Le projet de loi sur le “droit à l’erreur” prévoit l’expérimentation du baluchonnage

29 novembre 2017

Le ministre de l’Action et des Comptes publics, Gérald Darmanin, a présenté le 27 novembre, en conseil des ministres, un projet de loi “pour un État au service d’une société de confiance”. Celui-ci instaure le principe du “droit à l’erreur” des usagers dans leurs relations avec les administrations, une des mesures phares du programme d’Emmanuel Macron. Mais, il envisage également de donner une base légale au baluchonnage en France.

L’idée est de développer en France des services de relais à domicile, sur le modèle de “Baluchon Alzheimer”. Cette expérience québécoise assure la prise en charge des proches au domicile, sans perturbation avec leur environnement familier et leurs repères. D’autre part, ce dispositif permet aux aidants de prendre plus facilement du repos. Il permet, par ailleurs, à l’aidant d’assurer un véritable rôle d’accompagnant de la personne aidée. Objectif : améliorer la relation et la prise en charge, et alléger les difficultés.
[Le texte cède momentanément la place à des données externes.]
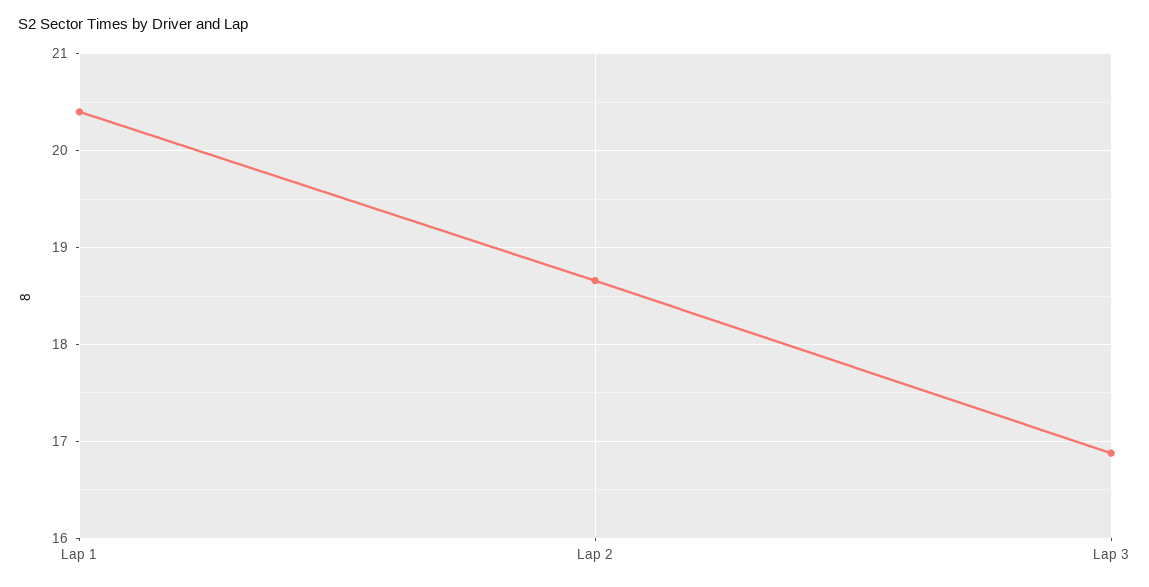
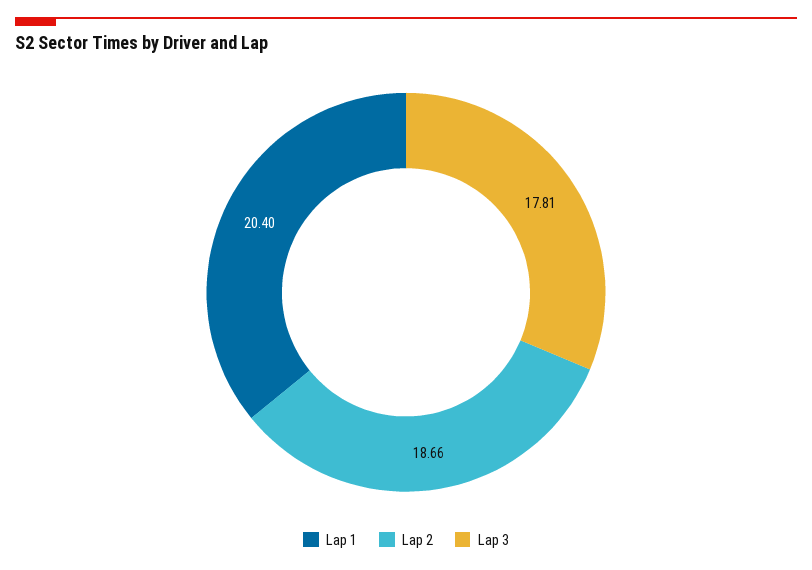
  {
    "Lap 1": 20.4,
    "Lap 2": 18.66,
-   "Lap 3": 16.9
+   "Lap 3": 17.81
  }

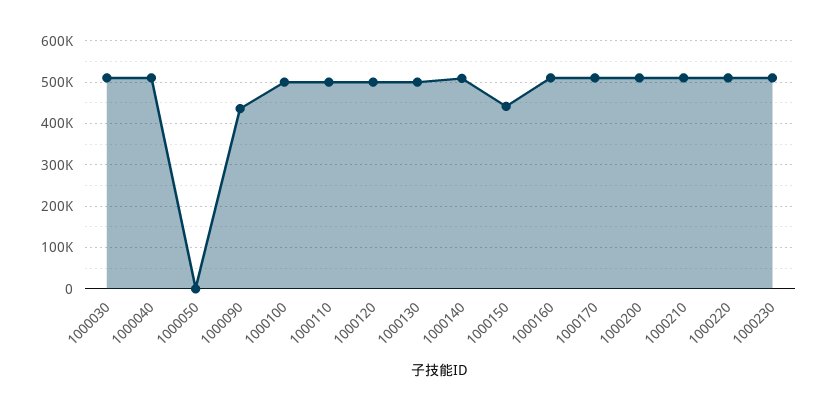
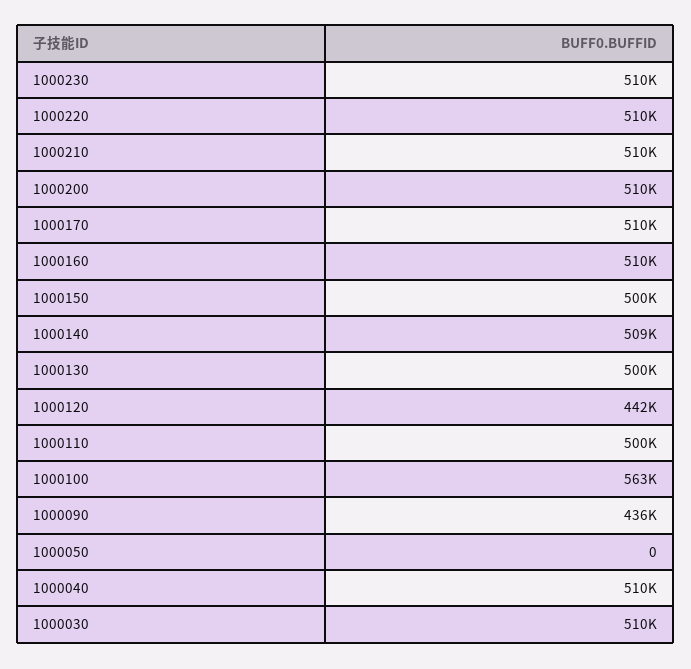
  {
    "1000030": 510000,
    "1000040": 510000,
    "1000050": 0,
    "1000090": 436000,
-   "1000100": 500000,
+   "1000100": 563000,
    "1000110": 500000,
-   "1000120": 500000,
+   "1000120": 442000,
    "1000130": 500000,
    "1000140": 509000,
-   "1000150": 440000,
+   "1000150": 500000,
    "1000160": 510000,
    "1000170": 510000,
    "1000200": 510000,
    "1000210": 510000,
    "1000220": 510000,
    "1000230": 510000
  }

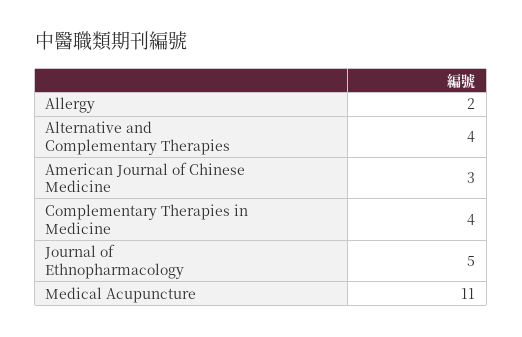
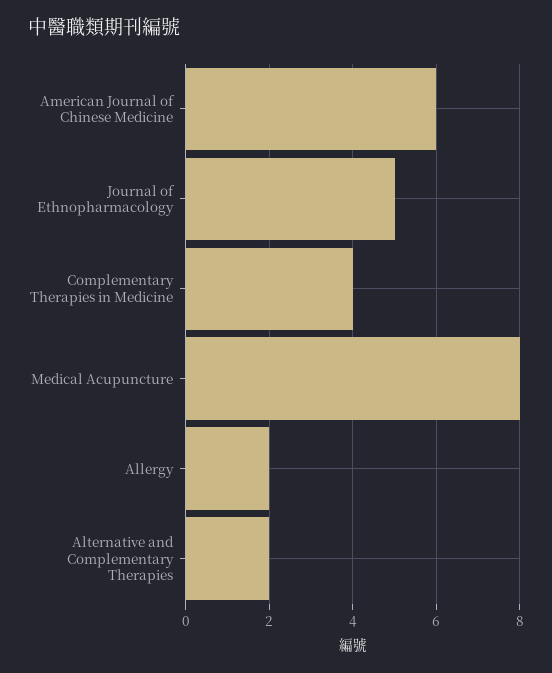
  {
    "Allergy": 2,
-   "Alternative and Complementary Therapies": 4,
+   "Alternative and Complementary Therapies": 2,
-   "American Journal of Chinese Medicine": 3,
+   "American Journal of Chinese Medicine": 6,
    "Complementary Therapies in Medicine": 4,
    "Journal of Ethnopharmacology": 5,
-   "Medical Acupuncture": 11
+   "Medical Acupuncture": 8
  }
Il était, cependant, jusqu’à présent impossible de transposer ce dispositif québécois en France. La raison : le Code du travail français ne le permettait pas, notamment à cause de ses exigences sur la durée du travail et les temps de repos. L’article 29 du projet de loi envisage donc de lever les obstacles. Le gouvernement a ainsi opté pour l’expérimentation durant trois ans.

Les ESSMS accompagnant les personnes âgés, les enfants et les adultes handicapés pourront expérimenter le baluchonnage. Les interventions pourront se faire selon deux modes :

  1. en mode prestataire : les intervenants sont salariés du service ou de l’établissement ;
  2. en mode mandataire : les intervenants sont salariés de la personne accompagnée ou de son aidant.

L’article 29 du projet de loi propose la création d’un régime de travail particulier et commun au salariés du participer employeur et aux salariés des ESSMS, encadré par la loi :

  • 6 jours consécutifs maximum d’intervention ;
  • 94 jours maximum d’intervention sur 12 mois consécutifs ;
  • 11 heures de repos quotidien pouvant être supprimé totalement ou réduit à 8 heures avec attribution d’un repos compensateur (pouvant être accordé en partie pendant l’intervention), et dans des conditions qui seront fixées par décret ;
  • absence d’application d’une durée maximale hebdomadaire en valeur absolue, mais 48h maximum en moyenne sur 4 mois consécutifs avec prise en compte de la totalité des heures de présence ;
  • absence d’application d’une durée maximum de travail de nuit ;
  • absence d’application des règles relatives à la pause.

Le projet de réforme ne propose pas de financement spécifique pour les prestations de relayage. Elles seront alors financées par des aides de droit commun ou par les collectivités locales  et les organismes de protection sociale impliqués dans des actions de soutien aux aidants.

Le projet de loi sera examiné au Parlement au premier trimestre 2018.